ダライ・ラマが大地震の被災者に哀悼の意 - 国際ニュース : nikkansports.com:より引用。
チベット仏教最高指導者のダライ・ラマ14世は13日、中国・四川大地震の被災者に対し「深い同情と心からの哀悼の意を伝えたい。地震で命を失った人々や負傷者のため祈りをささげる」とのメッセージを発表した。

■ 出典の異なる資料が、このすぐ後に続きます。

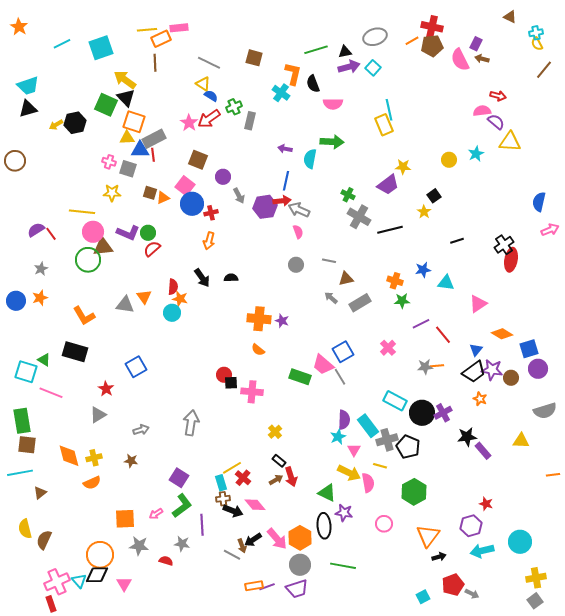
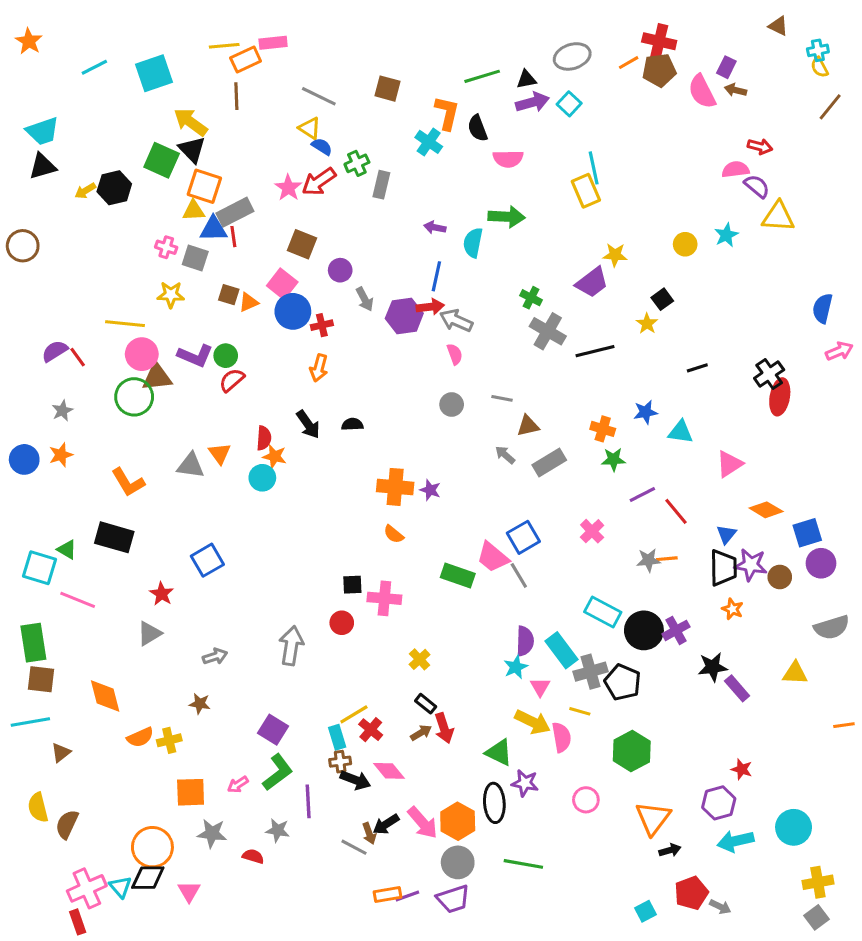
black trapezoid: (474, 372) -> (723, 568), turned -55
red circle: (224, 375) -> (342, 623), moved
yellow cross: (94, 458) -> (169, 740), moved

ダライ・ラマはその気になれば日本やアメリカよりも早く声明を述べられたはずだ。彼が今回のような声明を発表すれば、中国政府がよく口にする「ダライ・ラマら反乱分子が暴動を扇動している」という主張が誤りであることを世界に示せる。また、チベット側による人道への配慮をアピールすることによって、その後の国際世論をより味方につけやすくなる。
にもかかわらずなぜ、声明は今頃になったのか。
チベットと中国が「国境」を接しているのは、北からシンチャンウイグル自治区、青海省、四川省、雲南省だ。シンチャンウイグル自治区とチベットとの間には巨大なクンルン山脈が横たわっている。また、雲南省とチベットとの間にはホントワン山脈が広がっている。つまりいずれも、兵站線としては期待しがたい。
そしてここで、四川省の交通網が寸断された。残るは青海省だ。青海省のゴルムドからラサは青蔵鉄道で結ばれたばかりだが、その区間のうち960kmは海抜4000m以上、おまけに550kmもが凍土地帯だ。破壊工作が行われた場合、復旧は容易ではない。
そして中国は多くの将兵を四川省の復旧作業に投入せざるを得ない。
さらに北京オリンピックは目前に迫っており、さすがに手荒なまねはしづらい。
先の争乱鎮圧以来、欧米の民心がチベット寄りになっているのは言わずもがな。
つまり、チベットが反旗を翻すにはこれほどの好機はない。少なくとも、チベットで弾圧に苦しめられている人々は十分そう考え得るはずだ。
おそらくダライ・ラマのもとには、なんらかの形で反乱計画につき打診があったのだろう。そのような状況下で不用意に中国への同情を示せば、ダライ・ラマはチベット人の支持を失い、現地チベットでの暴発を招きかねない。また、声明を出した後で現地チベット人らが反乱をおこせば、ダライ・ラマは対外的代表としての権威を失いかねない。いずれも、ダライ・ラマにとって(そしておそらくはチベットそのものにとって)致命的だ。
それゆえ、ダライ・ラマは理を尽くして同胞らを説得したのではないか。そしてようやくに今日、声明を出すに至ったのではないだろうか。